Flag-wielding demonstrators stopped traffic at an intersection in Tel Aviv, calling for parliamentary elections and for the government to do more to free the remaining captives in Gaza.

Police stepped up security around Netanyahu's Jerusalem residence before a rally called for Sunday. On Saturday night, anti-government demonstrators blocking a highway clashed with police on horseback before authorities deployed water cannon to clear the road.

Still, some Israelis held out hope for a cease-fire and return of the remaining hostages.

"For the first time, we all feel that we are closer than ever to getting our loved ones back," Sachar Mor, a relative of hostage Ofer Kalderon, told a Saturday rally. "This is an opportunity that cannot be missed."

While fighting continues in Gaza, the Lebanese militant group Hezbollah said it launched dozens of projectiles toward northern Israel, targeting areas more than 30 kilometers from the border, deeper than most launches.

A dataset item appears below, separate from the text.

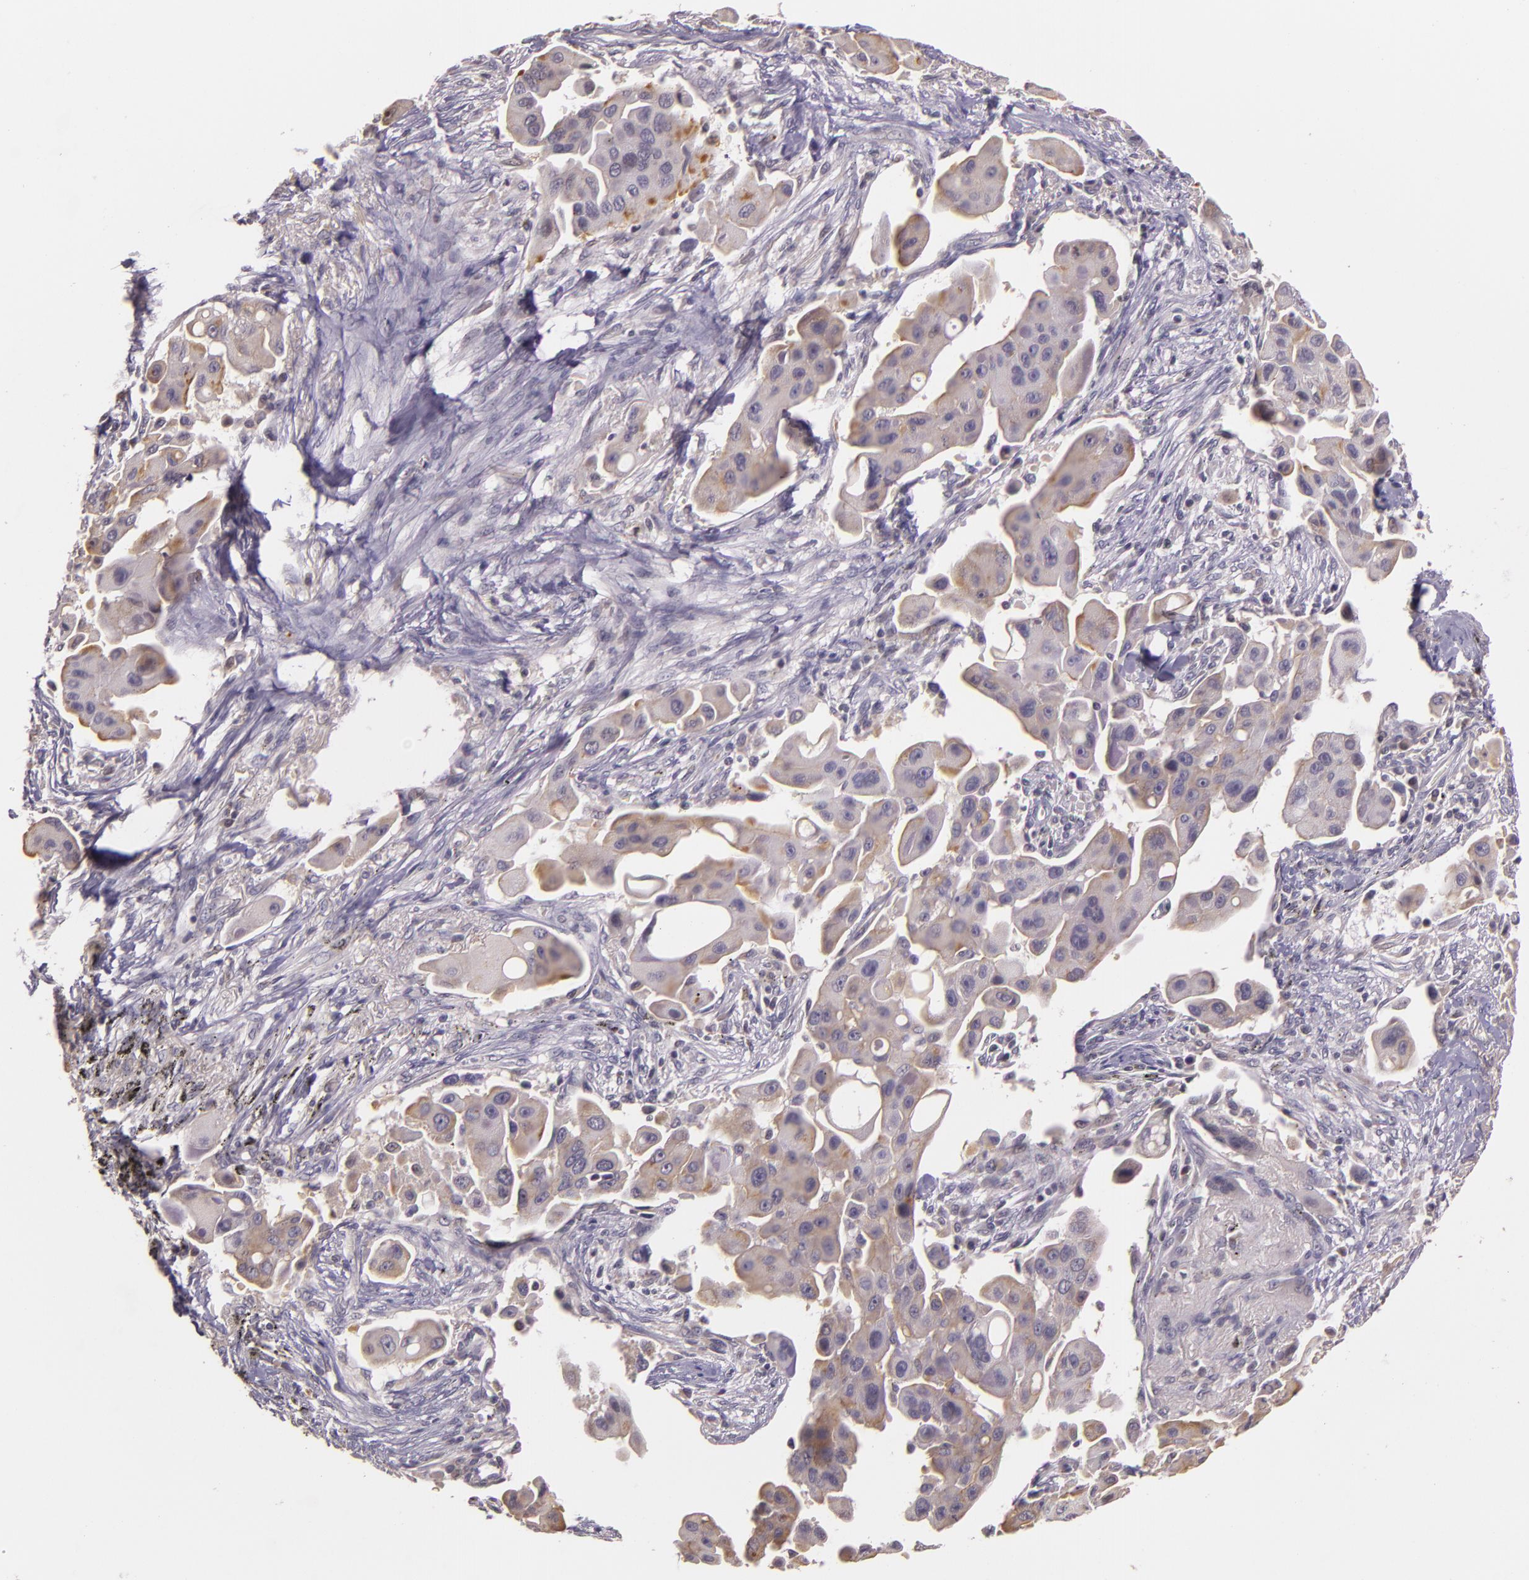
{"staining": {"intensity": "weak", "quantity": "<25%", "location": "cytoplasmic/membranous"}, "tissue": "lung cancer", "cell_type": "Tumor cells", "image_type": "cancer", "snomed": [{"axis": "morphology", "description": "Adenocarcinoma, NOS"}, {"axis": "topography", "description": "Lung"}], "caption": "An IHC micrograph of lung cancer is shown. There is no staining in tumor cells of lung cancer.", "gene": "ARMH4", "patient": {"sex": "male", "age": 68}}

A 28-year-old Israeli man was seriously wounded in Kfar Zeitim, a small town near the city of Tiberias, Israel's national rescue service reported.

The barrage came after the Israeli military said in a statement an airstrike targeted a car and killed an engineer in Hezbollah's air defense unit Saturday, which Hezbollah confirmed.

Near-daily clashes between Hezbollah and Israeli forces over the past nine months have threatened to turn into an all-out regional war and have catastrophic consequences for people on both sides of the border.

Some information for this report provided by Agence France-Presse, The Associated Press and Reuters.